HAURIR
Patrícia Martins
 
 

O sol já avançava 3 horas quando a garotinha de olhar curioso sentou-se ao meu lado. Cansada do extenuante calor, fui ao parque sentir a brisa do outono. Sentei-me em um banco onde o vento fazia esvoaçar-me os cabelos aprazivelmente. De súbito, percebo que uma menina que devia ter uns 8 ou 9 anos senta-se perto de mim. Lia um livro. Achei interessante uma menina tão nova lendo livros especialmente nesse país que ninguém lê. Pus-me a pensar se algum dia eu terei uma filha e se ela se interessará por leitura.

Após alguns minutos em um respeitoso silêncio, olho de soslaio e vejo a garota com uma imensurável expressão de dúvida, mirando o nada. Encaro-a, com a intenção de que ela converse comigo.

Respondendo ao meu olhar, a garota aproxima-se e diz:

-Olá! Meu nome é Fabi. Posso te perguntar uma coisa?

Sorridente, digo que sim, claro. Ela pergunta se eu conheço uma espécie de "raça" "sobre humana" que suga o sangue das pessoas até elas morrerem, não andam durante o dia pois o sol as faz morrer, que tem feições pálidas e dentes afiados.

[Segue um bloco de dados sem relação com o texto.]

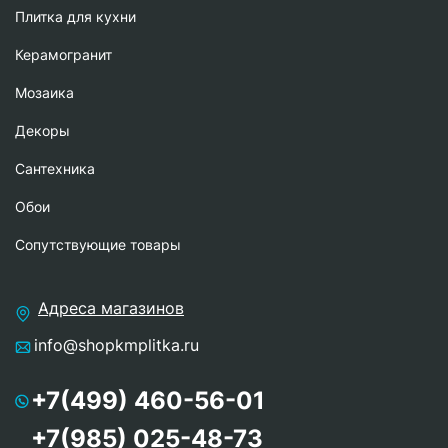
Плитка для кухни
Керамогранит
Мозаика
Декоры
Сантехника
Обои
Сопутствующие товары
Адреса магазинов
info@shopkmplitka.ru
+7(499) 460-56-01
+7(985) 025-48-73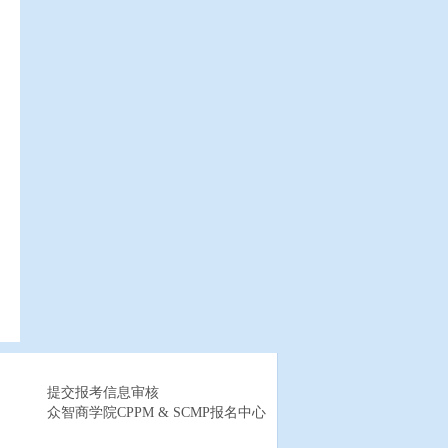
提交报考信息审核
众智商学院CPPM & SCMP报名中心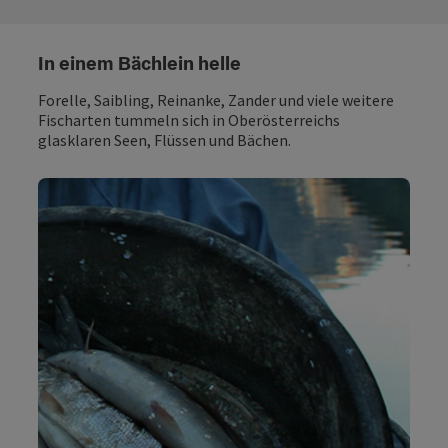
In einem Bächlein helle
Forelle, Saibling, Reinanke, Zander und viele weitere
Fischarten tummeln sich in Oberösterreichs
glasklaren Seen, Flüssen und Bächen.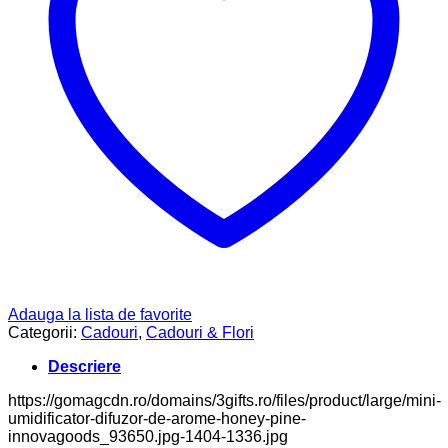
Adauga la lista de favorite
Categorii:
Cadouri
,
Cadouri & Flori
Descriere
https://gomagcdn.ro/domains/3gifts.ro/files/product/large/mini-
umidificator-difuzor-de-arome-honey-pine-
innovagoods_93650.jpg-1404-1336.jpg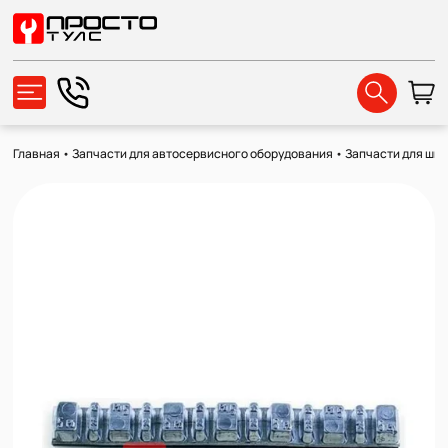
Главная
•
Запчасти для автосервисного оборудования
•
Запчасти для ши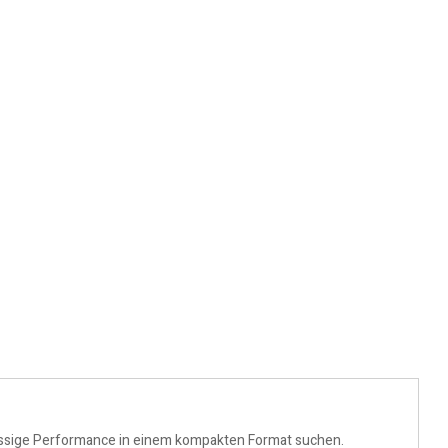
erlässige Performance in einem kompakten Format suchen.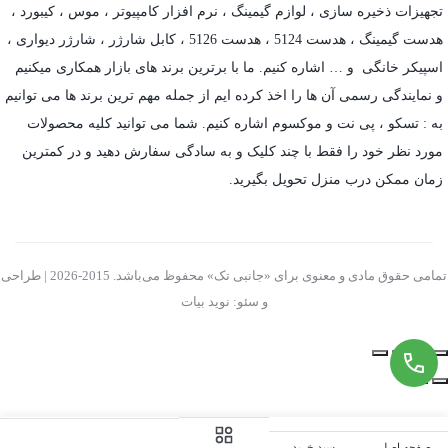
تجهیزات ذخیره سازی
،
لوازم گیمینگ
، نرم افزار کامپیوتر ،
موس
،
کیبورد
،
هدست گیمینگ
، هدست 5124 ، هدست 5126 ،
کابل شارژر
،
شارژر دیواری
،
اسپیکر خانگی
و … اشاره کنیم. ما با برترین برند های بازار همکاری میکنیم
و نمایندگی رسمی آن ها را اخذ کرده ایم از جمله مهم ترین برند ها می توانیم
به :
تسکو
،
پی نت
و
موکسوم
اشاره کنیم. شما می توانید کلیه محصولات
مورد نظر خود را فقط با چند کلیک و به سادگی سفارش دهید و در کمترین
زمان ممکن درب منزل تحویل بگیرید.
تمامی حقوق مادی و معنوی برای «جانبی تک» محفوظ می‌باشد. 2015-2026 | طراحی
و سئو: نوید بیات
صفحه اصلی
سبد خرید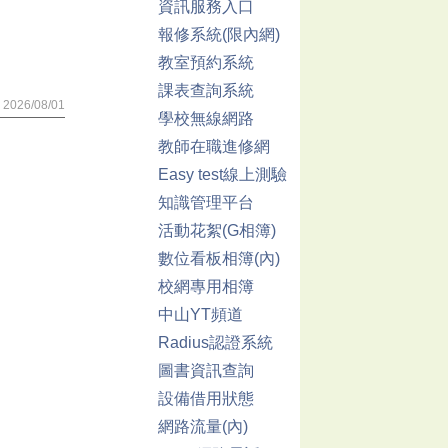
資訊服務入口
報修系統(限內網)
教室預約系統
課表查詢系統
2026/08/01
學校無線網路
教師在職進修網
Easy test線上測驗
知識管理平台
活動花絮(G相簿)
數位看板相簿(內)
校網專用相簿
中山YT頻道
Radius認證系統
圖書資訊查詢
設備借用狀態
網路流量(內)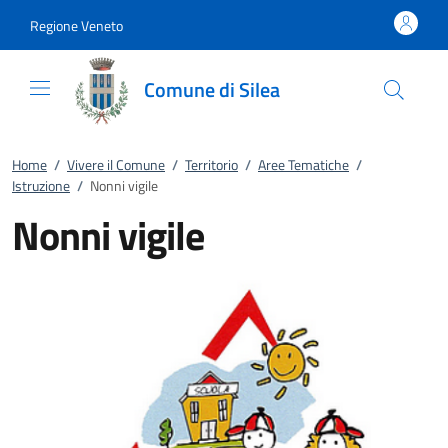
Vai al contenuto
accedi al menu
footer.enter
Regione Veneto
Comune di Silea
Home
/
Vivere il Comune
/
Territorio
/
Aree Tematiche
/
Istruzione
/
Nonni vigile
Nonni vigile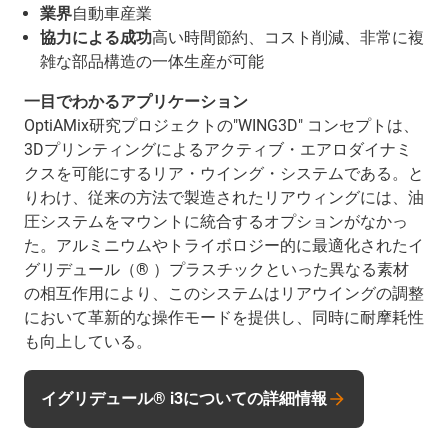
業界
自動車産業
協力による成功
高い時間節約、コスト削減、非常に複
雑な部品構造の一体生産が可能
一目でわかるアプリケーション
OptiAMix研究プロジェクトの"WING3D" コンセプトは、
3Dプリンティングによるアクティブ・エアロダイナミ
クスを可能にするリア・ウイング・システムである。と
りわけ、従来の方法で製造されたリアウィングには、油
圧システムをマウントに統合するオプションがなかっ
た。アルミニウムやトライボロジー的に最適化されたイ
グリデュール（® ）プラスチックといった異なる素材
の相互作用により、このシステムはリアウイングの調整
において革新的な操作モードを提供し、同時に耐摩耗性
も向上している。
イグリデュール® i3についての詳細情報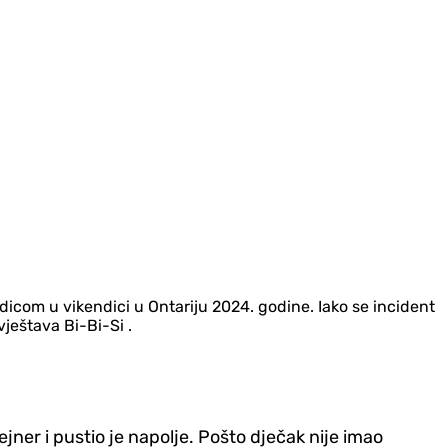
icom u vikendici u Ontariju 2024. godine. Iako se incident
vještava Bi-Bi-Si .
tejner i pustio je napolje. Pošto dječak nije imao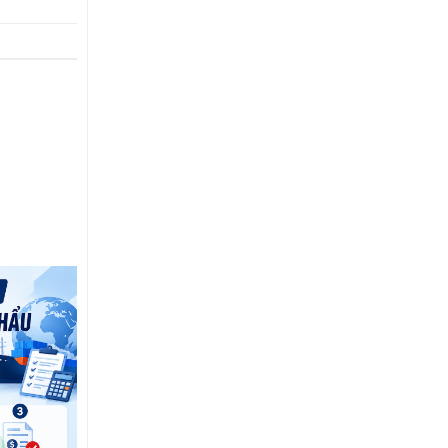
14
Th7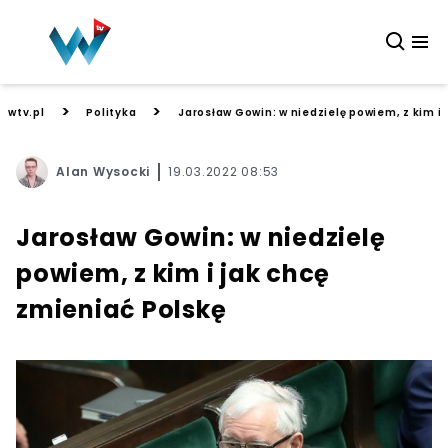
>
>
wtv.pl
Polityka
Jarosław Gowin: w niedzielę powiem, z kim i 
Alan Wysocki
19.03.2022 08:53
Jarosław Gowin: w niedzielę
powiem, z kim i jak chcę
zmieniać Polskę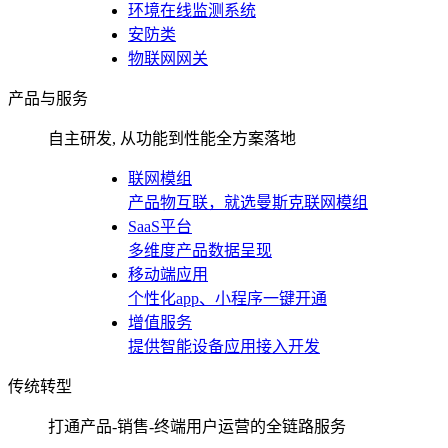
环境在线监测系统
安防类
物联网网关
产品与服务
自主研发, 从功能到性能全方案落地
联网模组
产品物互联，就选曼斯克联网模组
SaaS平台
多维度产品数据呈现
移动端应用
个性化app、小程序一键开通
增值服务
提供智能设备应用接入开发
传统转型
打通产品-销售-终端用户运营的全链路服务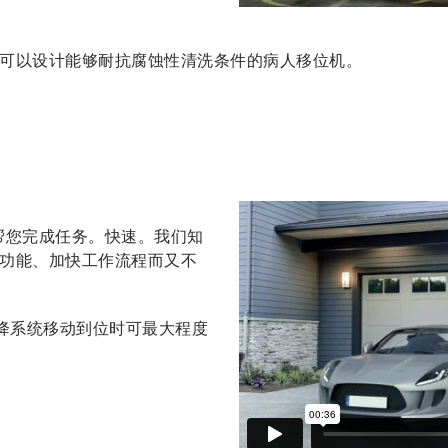
可以设计能够耐抗腐蚀性清洗条件的病人移位机。
望帮您完成任务。快速。我们知
功能、加快工作流程而又不
将升降系统移动到位时可最大程度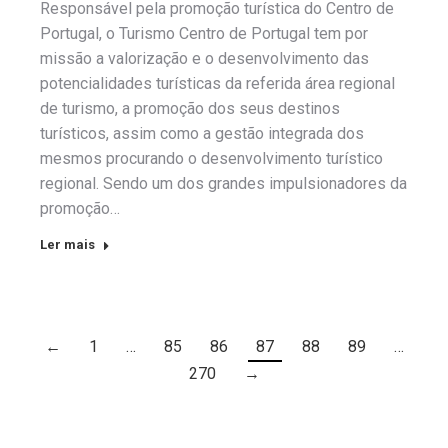
Responsável pela promoção turística do Centro de
Portugal, o Turismo Centro de Portugal tem por
missão a valorização e o desenvolvimento das
potencialidades turísticas da referida área regional
de turismo, a promoção dos seus destinos
turísticos, assim como a gestão integrada dos
mesmos procurando o desenvolvimento turístico
regional. Sendo um dos grandes impulsionadores da
promoção…
Ler mais
←
1
…
85
86
87
88
89
…
270
→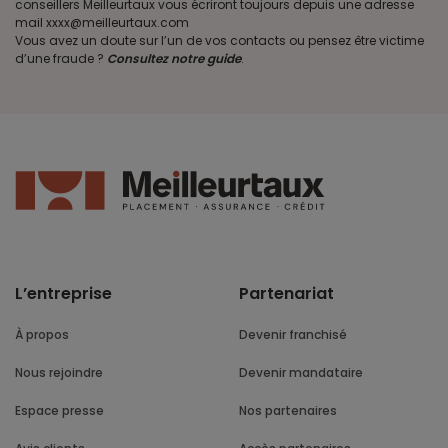
conseillers Meilleurtaux vous écriront toujours depuis une adresse
mail xxxx@meilleurtaux.com
Vous avez un doute sur l’un de vos contacts ou pensez être victime
d’une fraude ?
Consultez notre guide
.
L’entreprise
Partenariat
À propos
Devenir franchisé
Nous rejoindre
Devenir mandataire
Espace presse
Nos partenaires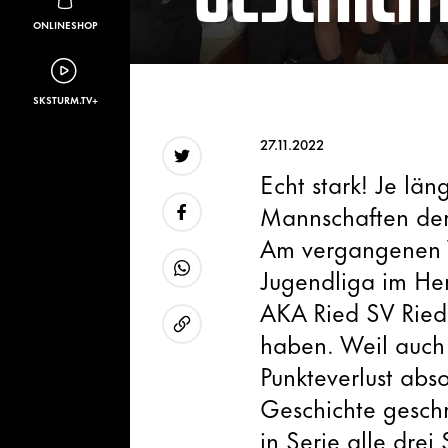
ONLINESHOP
SKSTURM.TV+
27.11.2022
Echt stark! Je lä
Twitter
Mannschaften der
Am vergangenen W
Facebook
Jugendliga im Her
WhatsApp
AKA Ried SV Ried
haben. Weil auch
URL kopieren
Punkteverlust abs
Geschichte geschr
in Serie alle drei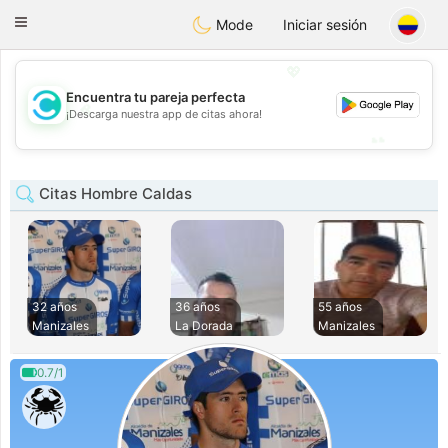
olombia
Citas
Toggle
Mode
Iniciar sesión
navigation
💖
Encuentra tu pareja perfecta
💖
¡Descarga nuestra app de citas ahora!
💕
💕
Citas Hombre Caldas
32 años
36 años
55 años
Manizales
La Dorada
Manizales
0.7/1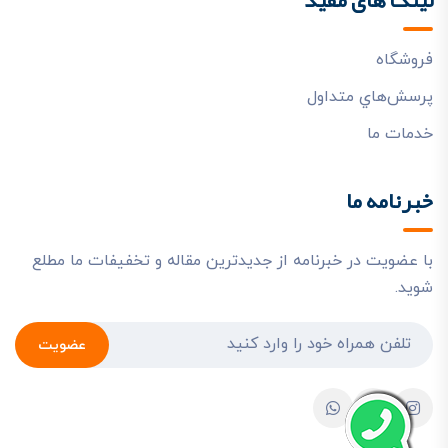
فروشگاه
پرسش‌هاي متداول
خدمات ما
خبرنامه ما
با عضویت در خبرنامه از جدیدترین مقاله و تخفیفات ما مطلع
شوید.
عضویت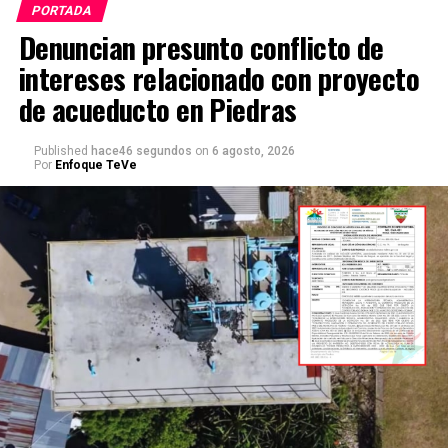
PORTADA
Denuncian presunto conflicto de
intereses relacionado con proyecto
de acueducto en Piedras
Published
hace46 segundos
on
6 agosto, 2026
Por
Enfoque TeVe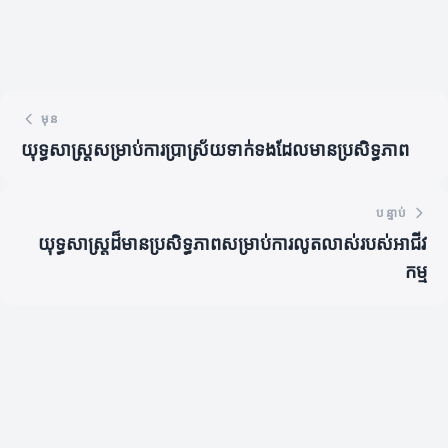
មុន
យុទ្ធសាស្ត្រសម្រាប់ការប្រាស្រ័យទាក់ទងដែលមានប្រសិទ្ធភាព
បន្ទាប់
យុទ្ធសាស្ត្រដ៏មានប្រសិទ្ធភាពសម្រាប់ការលូតលាស់របស់អាជីវ
កម្ម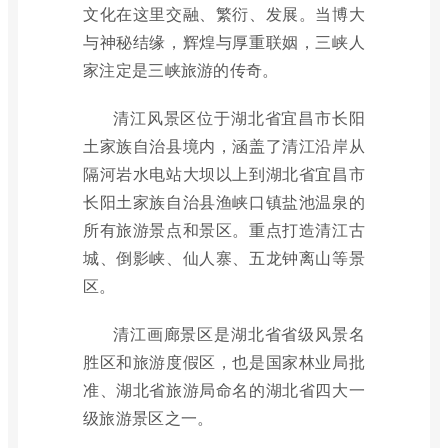
文化在这里交融、繁衍、发展。当博大
与神秘结缘，辉煌与厚重联姻，三峡人
家注定是三峡旅游的传奇。
清江风景区位于湖北省宜昌市长阳
土家族自治县境内，涵盖了清江沿岸从
隔河岩水电站大坝以上到湖北省宜昌市
长阳土家族自治县渔峡口镇盐池温泉的
所有旅游景点和景区。重点打造清江古
城、倒影峡、仙人寨、五龙钟离山等景
区。
清江画廊景区是湖北省省级风景名
胜区和旅游度假区，也是国家林业局批
准、湖北省旅游局命名的湖北省四大一
级旅游景区之一。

O que eu não sabia era que a Fabi era uma tagarela e desataria a contar-me toda a história dos vampiros que já estamos cansados de saber.

-Eu estive lendo um livro e já sei muito bem como me proteger deles. Olhe esse grande crucifixo aqui, está sempre comigo. Espalhei alho pelo meu quarto inteiro. Tentei convencer a minha mãe a deixar eu fazer isso na casa inteira, mas ela quase me botou de castigo e mandou eu parar de ler essas baboseiras. Depois das 19 horas só fico dentro do meu quarto, e quando vou ao banheiro escovar os dentes, vou segurando o meu crucifixo de prata. Estou bem protegida deles. Você se protege? Não tem medo de ser atacada por um?

Aproveitei a brecha para tentar abrir-lhe os olhos para a realidade.

-Fabi... Sinto te informar, mas os vampiros não são vistos há muitas e muitas décadas. Qual foi a última notícia que você leu em jornais sobre vampiros que atacam meninas à noite? Agora, há um tipo de gente, desumana, que estes sim, oferecem perigo à sociedade. E todos os dias saem noticiários a respeito deles. Eles nos atacam indiretamente, sugam-nos a alma e nos deixam enfraquecidos.

-Eles andam durante o dia também?

-Sim! Andam durante o dia, com roupas muito mais caras e luxuosas que as nossas. Principalmente lá em Brasília, onde eles vivem e atuam como os "vampiros do século XXI".

-Mas eles só sugam sangue de pessoas que moram em Brasília, então? - diz a garotinha com um fio de esperança.

-Infelizmente não, Fabi, lá é apenas o lugar onde eles põe em ação os seus planos de enfraquecer o povo, de tirar os direitos da nossa sociedade. Todos, especialmente as classes mais pobres, são atingidos por eles.

-Qual o nome deles?

-Há dois tipos: políticos e "empresários".Os políticos são os que sugam nosso dinheiro, através dos impostos e usam em seu próprio favor. Fazem as nossas condições ficarem péssimas e impedem o país de crescer. Os grandes empresários são aqueles que cobram absurdos em coisas de pouco valor. Aquelas grandes empresas que pagam uma mixaria ao trabalhador e sem mais nem menos mandam-no embora deixando-o a ver navios, sem perspectiva, sem dinheiro, sem emprego. O povo brasileiro vive em uma realidade muito triste. Não podemos culpá-los por tudo, mas também não podemos deixar de notar que a "alta sociedade" nos deixa meio que sem alternativas, sem chances.

- Como posso me defender deles? Água benta? Alho?

-Aconselho você a estudar, muito. Ler, ser uma pessoa bem informada e criar uma opinião a respeito das coisas. Quando estiver um pouco mais velha, junte alguns amigos e lute contra isso. Há quem diga que isso nunca dará resultado, mas acredito que, se já não existem vampiros, que nos causaram tanto mau, por que esse políticos corruptos ainda estão aí? É preciso acabar com o conformismo, isso é outra coisa que acaba com a nossa força. Importante é não ignorarmos o fato de que somos prejudicados por uma série de leis e regras estúpidas que só favorecem a eles. Mas de qualquer forma, boa sorte com os vampiros, ok?

A garotinha, com o olhar vidrado, fechou o seu livro e saiu andando, atônita, pensando no que havia lhe falado. "Tomara que ela entre na realidade e não deixe o quarto dela fedendo a alho" pensei antes de eu voltar para casa.